Material provided:

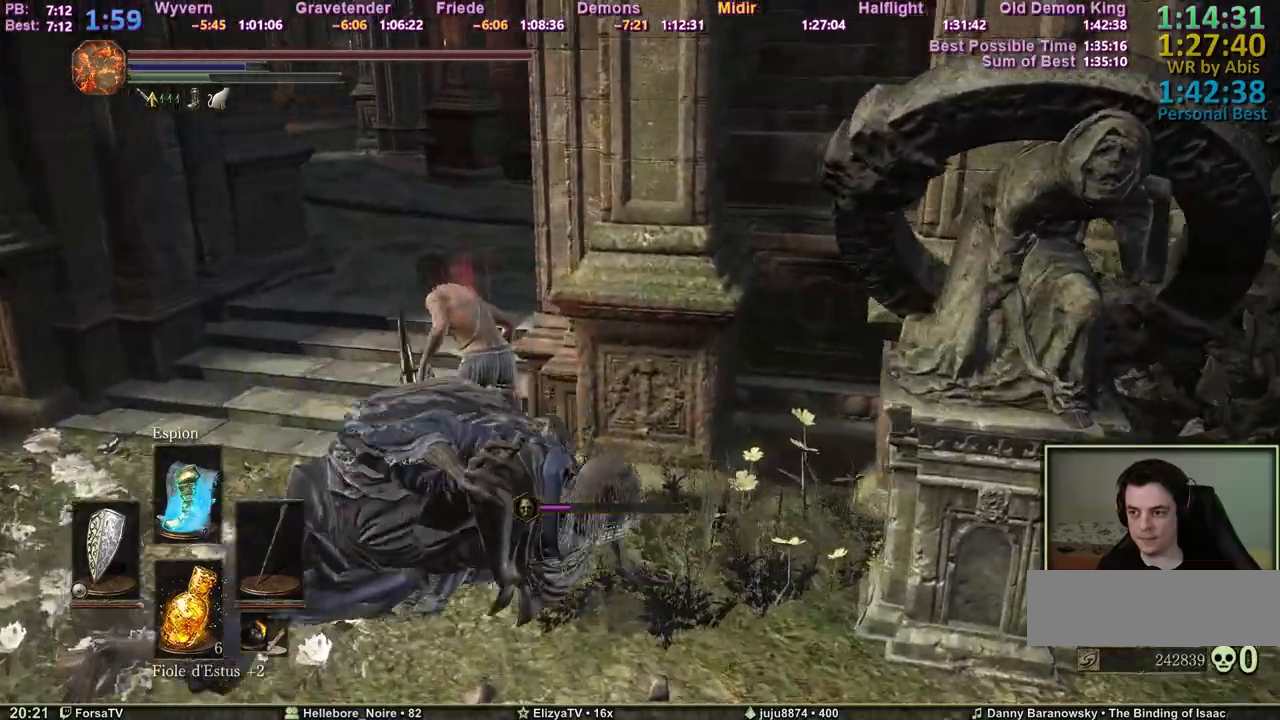
{"keys": ["space", "z"], "events": [[117, "q", "up"]]}
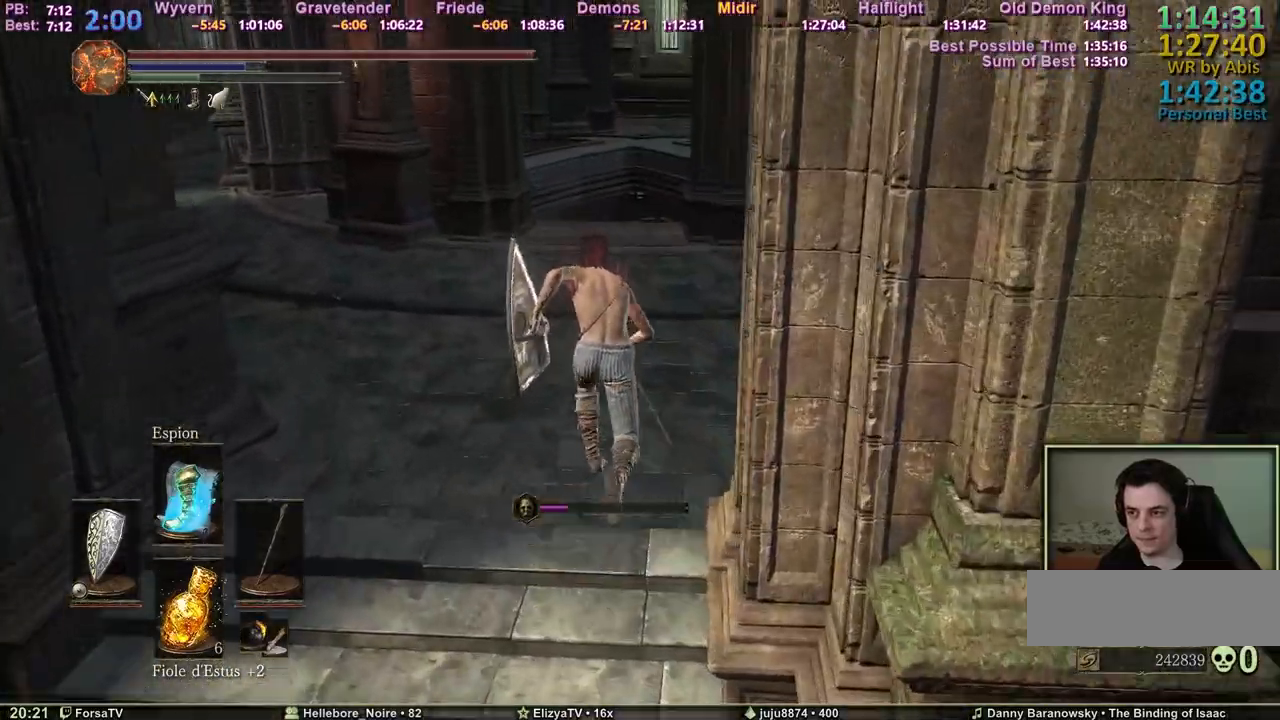
{"keys": ["space", "z"], "events": []}
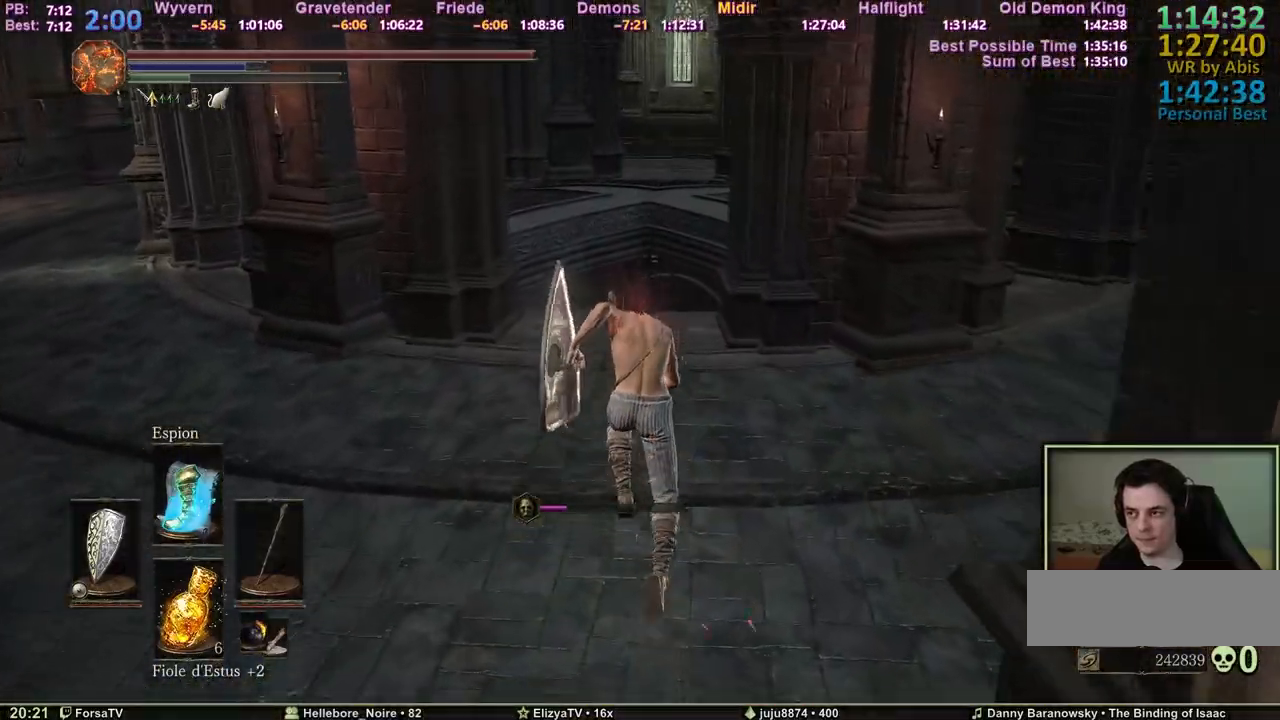
{"keys": ["space", "z"], "events": []}
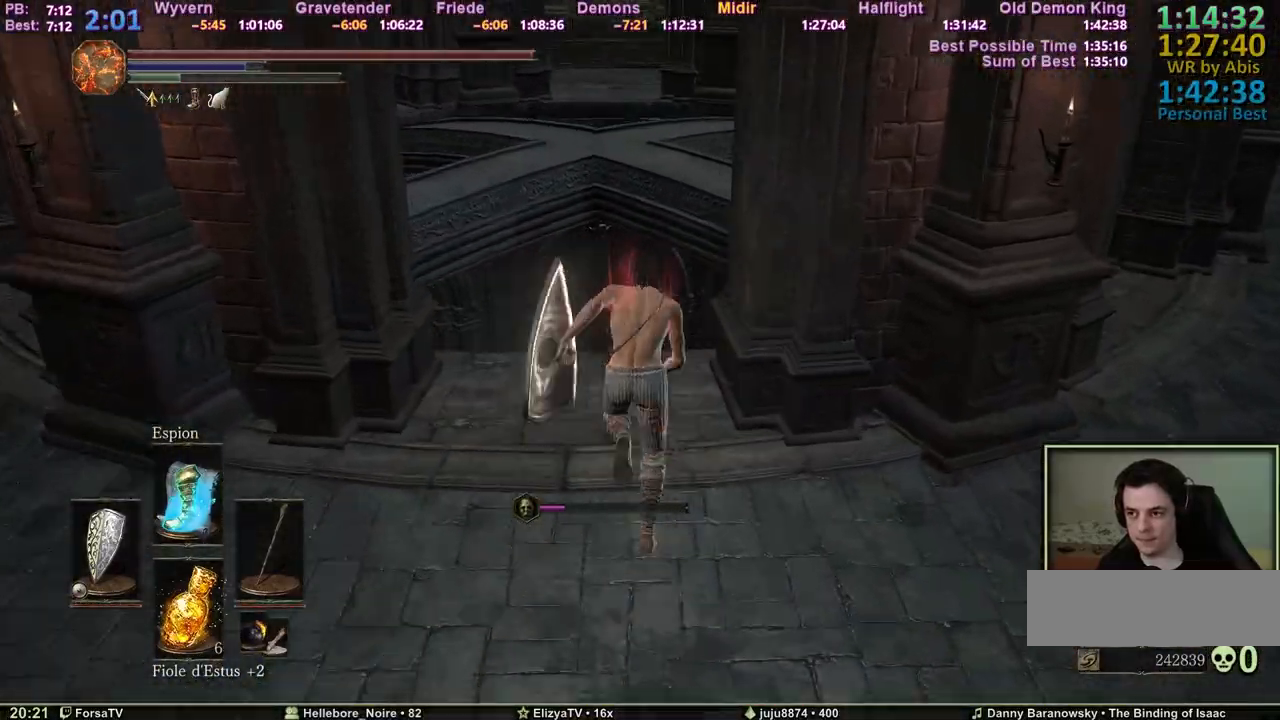
{"keys": ["space", "z"], "events": []}
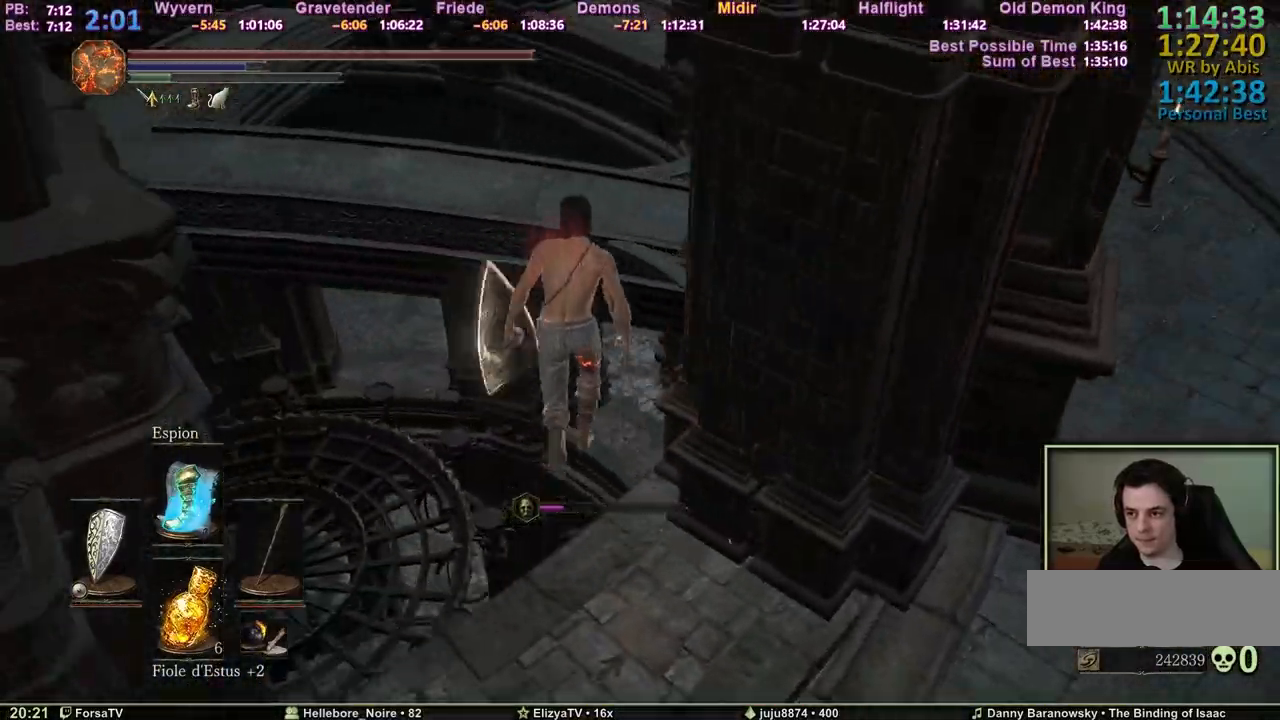
{"keys": ["space", "z"], "events": []}
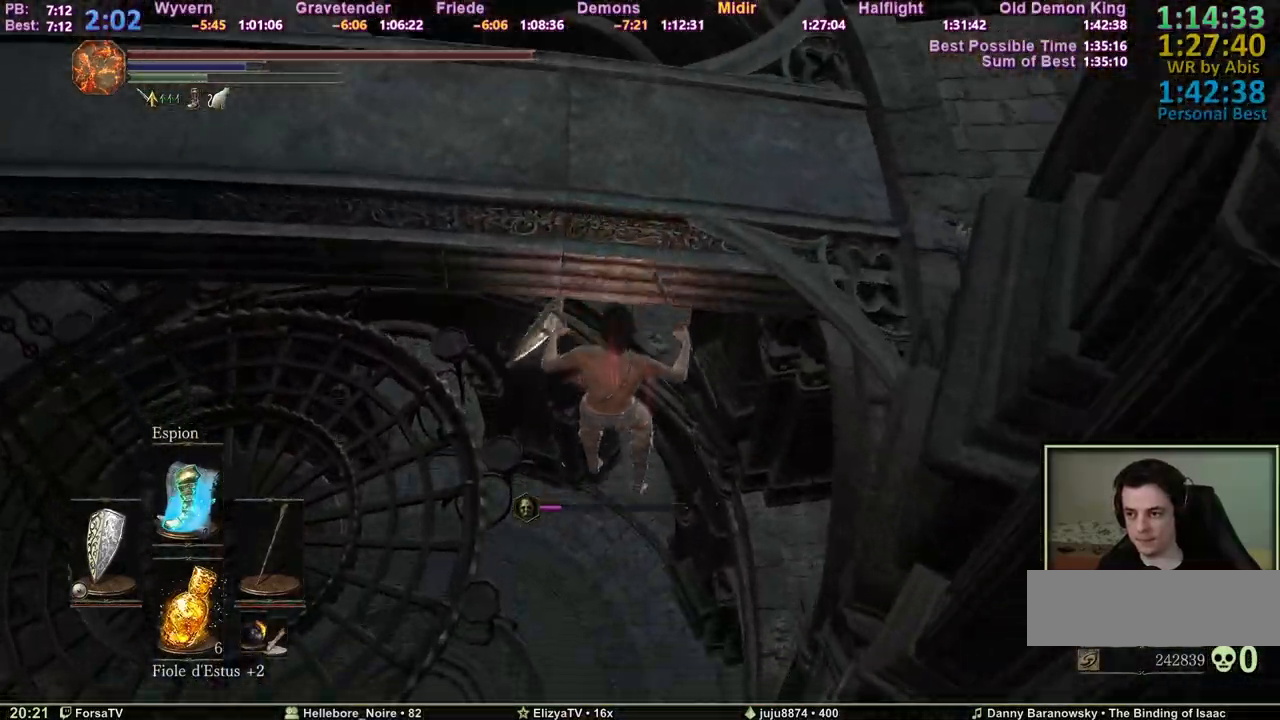
{"keys": ["z"], "events": [[150, "space", "up"]]}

Problem details: Restate the whole listing exactly as written, minus the pictures.

Answer section:
{"keys": ["space", "z"], "events": [[117, "q", "up"]]}
{"keys": ["space", "z"], "events": []}
{"keys": ["space", "z"], "events": []}
{"keys": ["space", "z"], "events": []}
{"keys": ["space", "z"], "events": []}
{"keys": ["z"], "events": [[150, "space", "up"]]}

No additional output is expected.